As mortgage blues continue, one more lender is gone from the American landscape. That lender is HSBC Finance, formerly known as predatory lender Household International.
Household was sold to HSBC in 2003, following Household’s $484 million predatory lending settlement. After HSBC purchased the company the name was changed to HSBC Finance Corp., but little if anything really changed. HSBC continued to finance subordinated loans such as home equity loans. HSBC also operated Decision One Mortgage.
On September 21, 2007, HSBC will took an $880 million writedown and closed the business.
Trying to make a profit from subprime lasted until March of 2009, at which time HSBC exited all but credit card operations. HSBC shut down HSBC Auto lending as well.
While HSBC served a niche market that may remain under-served for many years, it was Household International under the guidance of CEO William F. Aldinger that transitioned from a well respected company to a predatory lender.
In April 1998, Household agreed to buy Beneficial Corp. for about $8.25 billion in stock, a deal that would create one of the nation’s largest consumer finance and credit card companies. Aldinger had been in charge of Household International for four years at that time, joining the company in 1994.
Household International was sued by the State of California the same year that Household International bought Beneficial. California’s Department of Corporations sued Household International in 1998 to stop Household from charging excessive administrative fees after the company admitted to 36,000 instances in which it had violated state lending laws and regulations. Household agreed, but what actually happened shocked to everyone.
In 2001 the state of California sued Household International again after discovering that “Not only did Household fail to comply in 1998, but it began practicing even more abusive lending procedures and passed these practices on to its sister corporation, Beneficial, Inc. As a result, many African-Americans, Latinos and economically disadvantaged Californians found themselves illegally nickeled and dimed by a $26 billion company.”
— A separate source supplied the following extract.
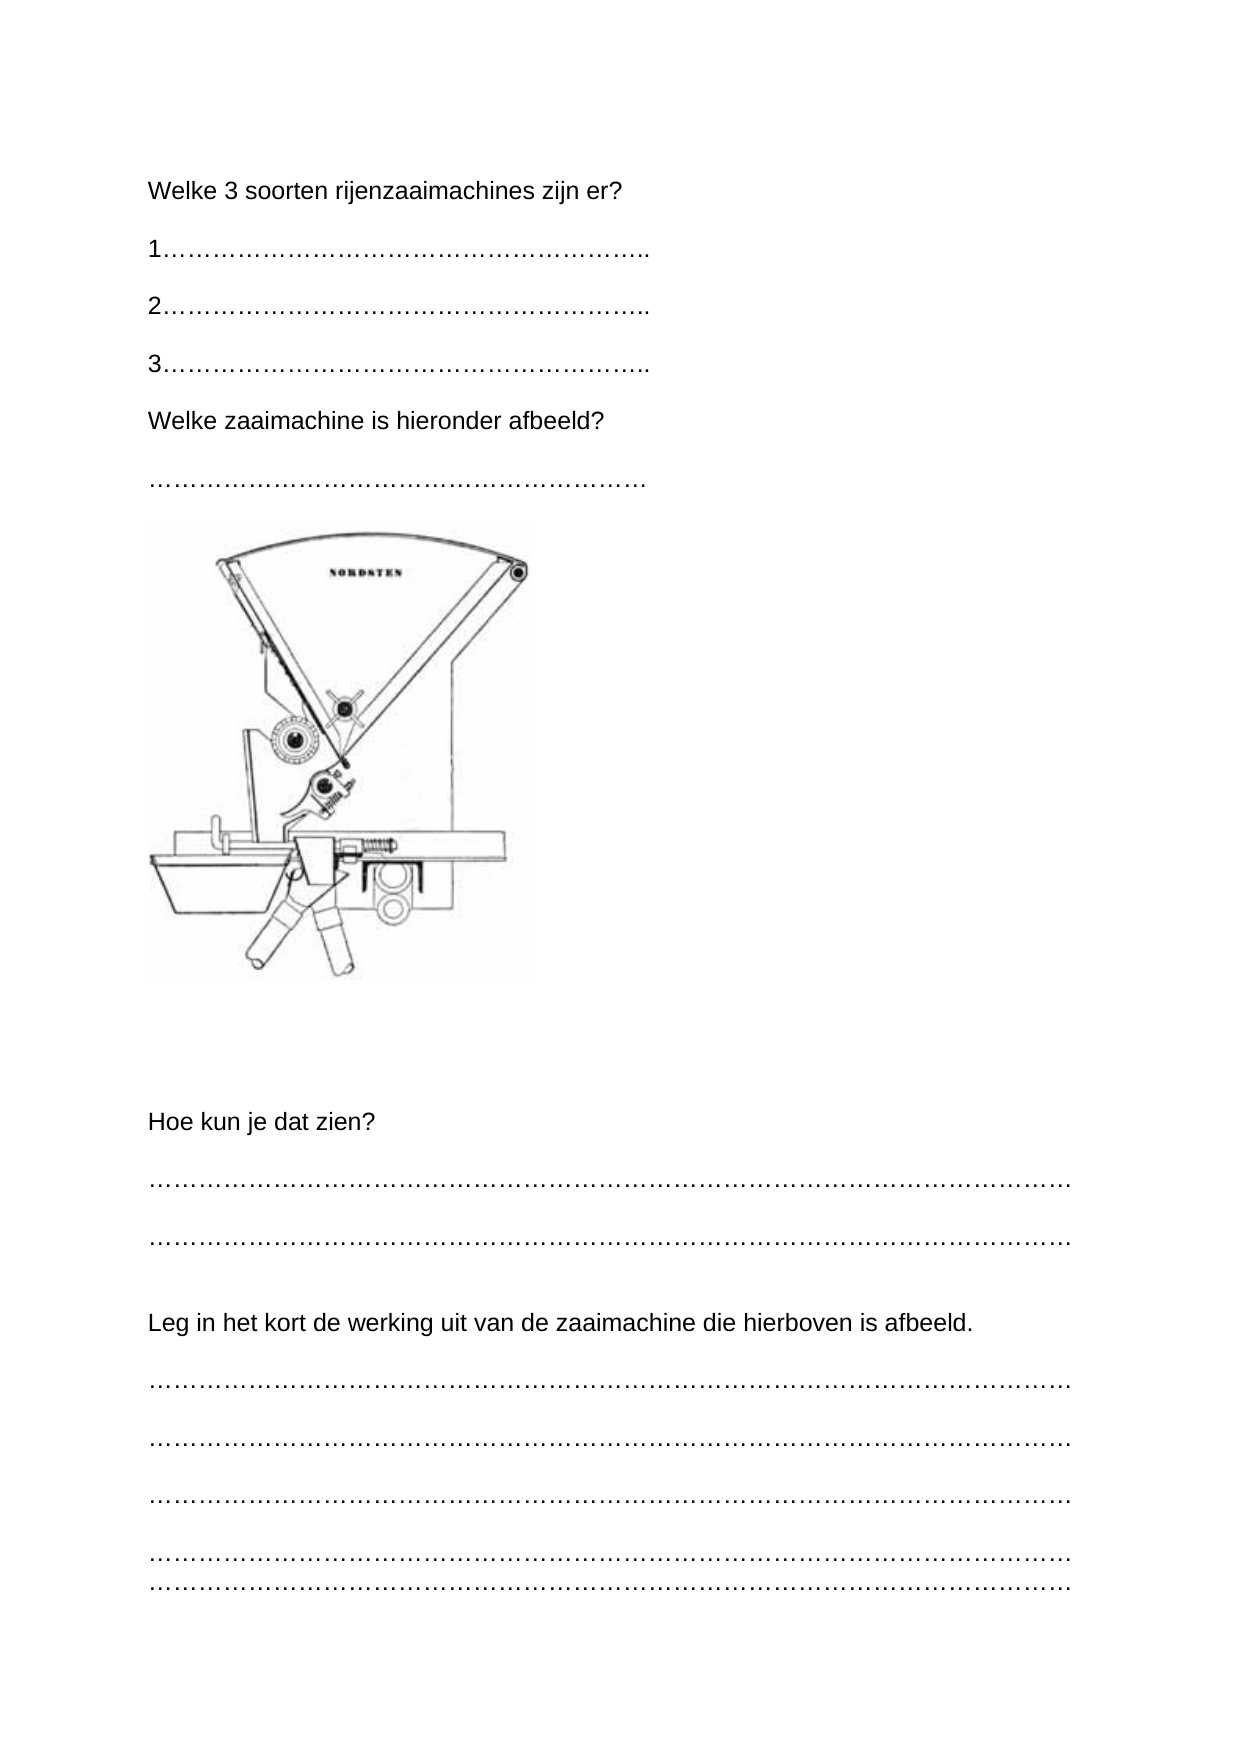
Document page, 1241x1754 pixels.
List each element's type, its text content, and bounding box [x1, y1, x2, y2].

Household International continued to ignore legal actions, denying allegations, and settling allegations when there was no other option. With the possible exception of Household’s $484 million predatory lending lawsuit, profits from illegal actions far exceeded the fines.
HSBC continued to operate HSBC Finance with few changes. Previous settlements mandated some changes, but history already proved that HSBC would ignore what they could.
It was rumored that HFC and Beneficial Finance, operated by HSBC with much of the old Household International staff, would eventually be licensed to sell prime mortgages. It was not to be.
Whether a partial disregard for the law caught up with HSBC Finance, or whether regulators simply did not trust the company remains to be seen. One fact is clear. HSBC Finance killed the specter of Household International for good.